Project Glasswing: a 12-company push to fix critical bugs before attackers do

Project Glasswing is a coalition aimed at using AI to find and fix vulnerabilities in critical software before attackers exploit them. The founding group is unusually broad: 12 members including AWS, Anthropic, Apple, Broadcom, Cisco, CrowdStrike, Google, JPMorgan Chase, the Linux Foundation, Microsoft, NVIDIA, and Palo Alto Networks, plus more than 40 other organizations that run critical infrastructure.
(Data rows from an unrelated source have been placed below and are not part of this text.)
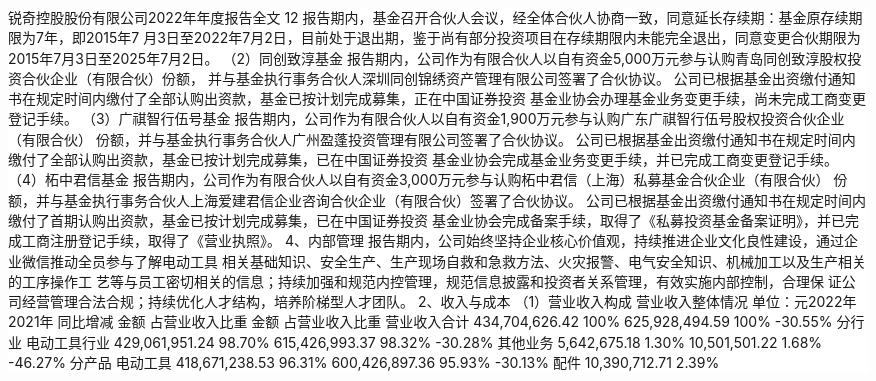 锐奇控股股份有限公司2022年年度报告全文
12
报告期内，基金召开合伙人会议，经全体合伙人协商一致，同意延长存续期：基金原存续期限为7年，即2015年7
月3日至2022年7月2日，目前处于退出期，鉴于尚有部分投资项目在存续期限内未能完全退出，同意变更合伙期限为
2015年7月3日至2025年7月2日。
（2）同创致淳基金
报告期内，公司作为有限合伙人以自有资金5,000万元参与认购青岛同创致淳股权投资合伙企业（有限合伙）份额，
并与基金执行事务合伙人深圳同创锦绣资产管理有限公司签署了合伙协议。
公司已根据基金出资缴付通知书在规定时间内缴付了全部认购出资款，基金已按计划完成募集，正在中国证券投资
基金业协会办理基金业务变更手续，尚未完成工商变更登记手续。
（3）广祺智行伍号基金
报告期内，公司作为有限合伙人以自有资金1,900万元参与认购广东广祺智行伍号股权投资合伙企业（有限合伙）
份额，并与基金执行事务合伙人广州盈蓬投资管理有限公司签署了合伙协议。
公司已根据基金出资缴付通知书在规定时间内缴付了全部认购出资款，基金已按计划完成募集，已在中国证券投资
基金业协会完成基金业务变更手续，并已完成工商变更登记手续。
（4）柘中君信基金
报告期内，公司作为有限合伙人以自有资金3,000万元参与认购柘中君信（上海）私募基金合伙企业（有限合伙）
份额，并与基金执行事务合伙人上海爱建君信企业咨询合伙企业（有限合伙）签署了合伙协议。
公司已根据基金出资缴付通知书在规定时间内缴付了首期认购出资款，基金已按计划完成募集，已在中国证券投资
基金业协会完成备案手续，取得了《私募投资基金备案证明》，并已完成工商注册登记手续，取得了《营业执照》。
4、内部管理
报告期内，公司始终坚持企业核心价值观，持续推进企业文化良性建设，通过企业微信推动全员参与了解电动工具
相关基础知识、安全生产、生产现场自救和急救方法、火灾报警、电气安全知识、机械加工以及生产相关的工序操作工
艺等与员工密切相关的信息；持续加强和规范内控管理，规范信息披露和投资者关系管理，有效实施内部控制，合理保
证公司经营管理合法合规；持续优化人才结构，培养阶梯型人才团队。
2、收入与成本
（1）营业收入构成
营业收入整体情况
单位：元2022年
2021年
同比增减
金额
占营业收入比重
金额
占营业收入比重
营业收入合计
434,704,626.42
100%
625,928,494.59
100%
-30.55%
分行业
电动工具行业
429,061,951.24
98.70%
615,426,993.37
98.32%
-30.28%
其他业务
5,642,675.18
1.30%
10,501,501.22
1.68%
-46.27%
分产品
电动工具
418,671,238.53
96.31%
600,426,897.36
95.93%
-30.13%
配件
10,390,712.71
2.39%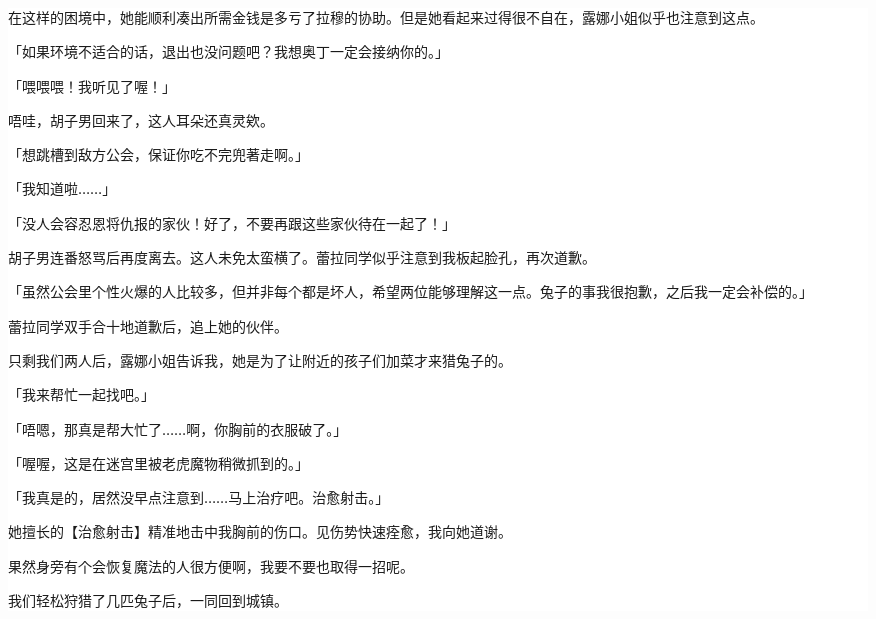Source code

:在这样的困境中，她能顺利凑出所需金钱是多亏了拉穆的协助。但是她看起来过得很不自在，露娜小姐似乎也注意到这点。

「如果环境不适合的话，退出也没问题吧？我想奥丁一定会接纳你的。」

「喂喂喂！我听见了喔！」

唔哇，胡子男回来了，这人耳朵还真灵欸。

「想跳槽到敌方公会，保证你吃不完兜著走啊。」

「我知道啦……」

「没人会容忍恩将仇报的家伙！好了，不要再跟这些家伙待在一起了！」

胡子男连番怒骂后再度离去。这人未免太蛮横了。蕾拉同学似乎注意到我板起脸孔，再次道歉。

「虽然公会里个性火爆的人比较多，但并非每个都是坏人，希望两位能够理解这一点。兔子的事我很抱歉，之后我一定会补偿的。」

蕾拉同学双手合十地道歉后，追上她的伙伴。

只剩我们两人后，露娜小姐告诉我，她是为了让附近的孩子们加菜才来猎兔子的。

「我来帮忙一起找吧。」

「唔嗯，那真是帮大忙了……啊，你胸前的衣服破了。」

「喔喔，这是在迷宫里被老虎魔物稍微抓到的。」

「我真是的，居然没早点注意到……马上治疗吧。治愈射击。」

她擅长的【治愈射击】精准地击中我胸前的伤口。见伤势快速痊愈，我向她道谢。

果然身旁有个会恢复魔法的人很方便啊，我要不要也取得一招呢。

我们轻松狩猎了几匹兔子后，一同回到城镇。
The technical claim is the striking part. It centers on Claude Mythos Preview, an unreleased Anthropic model, which the announcement says can already surpass all but the most skilled humans at finding and exploiting vulnerabilities. It points to concrete finds: a 27-year-old flaw in OpenBSD, a 16-year-old bug in FFmpeg that automated tools had missed, and chained vulnerabilities in the Linux kernel. Anthropic is committing $100 million in model usage credits and $4 million in direct donations to open-source security groups. Read the announcement on Anthropic's site.

Why it matters

If you maintain or depend on open-source infrastructure, this cuts both ways and that is the point. The same capability that finds a 27-year-old OpenBSD flaw for defenders also exists for attackers, so the race is now about who runs it first, which is exactly why the funding goes to open-source security.